Facebook is the worst for this, because everyone seems to post the best possible version of themselves on Facebook, and if the best possible version of you is still kind of a mess... what do you do? Facebook is a parade of people showing off how great they are and how great their lives are. You can't compare. You're pathetic. You have nothing to tell people that you're proud of.
You have nothing to say.
Everything you could say seems like you might come across as whining, or attention-seeking, and you have nothing interesting and novel to say about anything. You haven't done anything. You have no experiences to relate in any way.
Everyone is like a stranger now.
While you were sick, you didn't keep up. Even if you read what people were posting it, you don't remember it, because you were feverish or drugged and it's a blur at best.
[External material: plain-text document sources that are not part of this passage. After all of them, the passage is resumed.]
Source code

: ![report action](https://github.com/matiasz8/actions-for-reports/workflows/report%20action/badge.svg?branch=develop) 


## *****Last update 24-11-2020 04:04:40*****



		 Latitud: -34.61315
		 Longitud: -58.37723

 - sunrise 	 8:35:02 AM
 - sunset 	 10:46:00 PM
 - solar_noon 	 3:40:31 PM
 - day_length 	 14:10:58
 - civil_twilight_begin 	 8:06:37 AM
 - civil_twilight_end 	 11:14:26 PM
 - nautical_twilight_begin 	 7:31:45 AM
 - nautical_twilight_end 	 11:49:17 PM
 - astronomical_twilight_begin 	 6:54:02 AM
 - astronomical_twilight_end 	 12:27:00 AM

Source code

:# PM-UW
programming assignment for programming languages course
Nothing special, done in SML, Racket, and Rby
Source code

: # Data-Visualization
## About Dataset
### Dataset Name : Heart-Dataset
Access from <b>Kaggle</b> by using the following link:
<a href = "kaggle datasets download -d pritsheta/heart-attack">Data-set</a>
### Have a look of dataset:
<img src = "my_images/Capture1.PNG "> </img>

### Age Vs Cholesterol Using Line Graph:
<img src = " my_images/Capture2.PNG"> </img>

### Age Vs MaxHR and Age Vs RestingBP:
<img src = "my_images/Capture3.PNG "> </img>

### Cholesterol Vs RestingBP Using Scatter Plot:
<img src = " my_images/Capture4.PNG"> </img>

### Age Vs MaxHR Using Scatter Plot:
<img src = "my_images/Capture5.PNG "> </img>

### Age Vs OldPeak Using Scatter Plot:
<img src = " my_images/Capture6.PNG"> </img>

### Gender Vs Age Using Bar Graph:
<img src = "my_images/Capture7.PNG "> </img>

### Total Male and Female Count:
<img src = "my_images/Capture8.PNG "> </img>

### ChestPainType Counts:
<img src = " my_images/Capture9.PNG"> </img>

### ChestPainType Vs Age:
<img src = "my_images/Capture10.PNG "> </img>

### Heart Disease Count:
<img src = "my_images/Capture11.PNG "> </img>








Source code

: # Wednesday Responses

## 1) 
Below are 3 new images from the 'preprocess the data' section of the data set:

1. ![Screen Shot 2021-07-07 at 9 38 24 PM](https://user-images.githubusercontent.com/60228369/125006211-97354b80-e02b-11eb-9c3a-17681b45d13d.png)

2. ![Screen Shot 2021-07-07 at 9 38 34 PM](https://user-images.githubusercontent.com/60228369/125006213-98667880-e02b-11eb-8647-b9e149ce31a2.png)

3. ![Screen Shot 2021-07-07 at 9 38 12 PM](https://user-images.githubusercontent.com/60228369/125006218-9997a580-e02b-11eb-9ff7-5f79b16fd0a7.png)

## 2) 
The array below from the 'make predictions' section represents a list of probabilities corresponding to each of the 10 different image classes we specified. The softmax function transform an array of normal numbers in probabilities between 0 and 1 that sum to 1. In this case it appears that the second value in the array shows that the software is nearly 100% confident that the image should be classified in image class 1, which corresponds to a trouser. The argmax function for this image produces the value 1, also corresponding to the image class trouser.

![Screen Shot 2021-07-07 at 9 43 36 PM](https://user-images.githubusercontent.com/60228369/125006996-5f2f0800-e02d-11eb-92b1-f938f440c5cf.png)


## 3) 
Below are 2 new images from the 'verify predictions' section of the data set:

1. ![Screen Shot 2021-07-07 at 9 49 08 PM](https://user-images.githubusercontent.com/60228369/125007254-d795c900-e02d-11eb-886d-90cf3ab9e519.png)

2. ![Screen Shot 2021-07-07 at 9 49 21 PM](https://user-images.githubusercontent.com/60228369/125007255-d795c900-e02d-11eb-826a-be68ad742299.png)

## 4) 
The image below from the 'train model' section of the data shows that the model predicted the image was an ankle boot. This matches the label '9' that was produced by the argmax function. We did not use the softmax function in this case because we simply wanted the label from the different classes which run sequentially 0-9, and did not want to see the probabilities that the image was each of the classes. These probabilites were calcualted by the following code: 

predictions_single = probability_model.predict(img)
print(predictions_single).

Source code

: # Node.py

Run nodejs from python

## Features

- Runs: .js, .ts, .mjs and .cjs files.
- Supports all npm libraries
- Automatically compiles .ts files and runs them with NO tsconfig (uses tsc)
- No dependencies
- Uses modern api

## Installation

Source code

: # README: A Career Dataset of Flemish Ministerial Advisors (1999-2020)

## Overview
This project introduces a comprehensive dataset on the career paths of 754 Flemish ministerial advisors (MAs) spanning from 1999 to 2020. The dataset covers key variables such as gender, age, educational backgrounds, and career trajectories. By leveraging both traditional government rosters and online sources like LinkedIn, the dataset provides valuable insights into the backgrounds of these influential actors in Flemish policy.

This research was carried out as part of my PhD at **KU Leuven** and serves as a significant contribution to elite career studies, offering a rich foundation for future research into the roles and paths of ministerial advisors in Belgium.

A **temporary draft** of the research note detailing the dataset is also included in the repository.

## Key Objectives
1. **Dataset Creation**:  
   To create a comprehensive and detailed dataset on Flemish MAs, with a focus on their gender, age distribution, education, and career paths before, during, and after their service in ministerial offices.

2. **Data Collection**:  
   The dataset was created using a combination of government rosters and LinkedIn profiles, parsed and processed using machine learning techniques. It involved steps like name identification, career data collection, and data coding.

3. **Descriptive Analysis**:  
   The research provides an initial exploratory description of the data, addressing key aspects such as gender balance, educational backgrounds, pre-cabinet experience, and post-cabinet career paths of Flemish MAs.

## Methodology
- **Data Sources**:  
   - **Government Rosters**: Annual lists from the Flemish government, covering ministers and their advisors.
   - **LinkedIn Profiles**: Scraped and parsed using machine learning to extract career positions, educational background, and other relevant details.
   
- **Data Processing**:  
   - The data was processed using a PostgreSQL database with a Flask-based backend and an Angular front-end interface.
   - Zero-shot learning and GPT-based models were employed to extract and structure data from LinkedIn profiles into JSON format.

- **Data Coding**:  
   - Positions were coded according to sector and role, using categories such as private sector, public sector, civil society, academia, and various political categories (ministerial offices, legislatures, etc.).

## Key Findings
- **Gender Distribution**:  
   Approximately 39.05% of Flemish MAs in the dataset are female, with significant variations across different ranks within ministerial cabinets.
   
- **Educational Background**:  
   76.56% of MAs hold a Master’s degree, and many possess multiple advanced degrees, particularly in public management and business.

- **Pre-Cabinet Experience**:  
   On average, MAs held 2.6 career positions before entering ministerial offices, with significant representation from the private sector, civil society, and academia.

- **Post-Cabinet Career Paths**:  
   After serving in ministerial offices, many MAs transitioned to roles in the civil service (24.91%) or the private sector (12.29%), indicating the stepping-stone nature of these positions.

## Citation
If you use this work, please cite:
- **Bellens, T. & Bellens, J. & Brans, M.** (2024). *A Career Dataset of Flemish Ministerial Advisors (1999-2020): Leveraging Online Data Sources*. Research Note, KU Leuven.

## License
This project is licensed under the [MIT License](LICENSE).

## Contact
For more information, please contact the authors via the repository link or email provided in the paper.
You've fallen behind. You don't know who the people they're casually mentioning are, you don't know what's going on, and you don't want to ask people, "Hey, catch me up on the last two years of your life?"
But the problem keeps getting worse because you can't make yourself keep reading, keep up, because it hurts even to try.
Everything about how people try to connect is alienating.
Friending memes feature people listing the things they're interested in and the things they do and the things they want to talk about, and you look at it and back away, wondering if you should just give up on everything, because you don't remember what you're interested in, all you do is try to make it through the week, or the day, or the hour, and you don't know what you want to talk about, you just want to talk to someone at all.
Popular culture is alienating too.
Everything is grimdark, everything you think you'll love goes full tilt to clear the nearest shark with room to spare, and you can't take it any more. You can't get emotionally invested in yet another TV series or book series that's all going to go to shit, so you take to avoiding them all until they're finished, until you can know whether it's worth it or whether it's going to betray you, and by then... no-one cares any more.
Crawl back into your box. This isn't for you any more.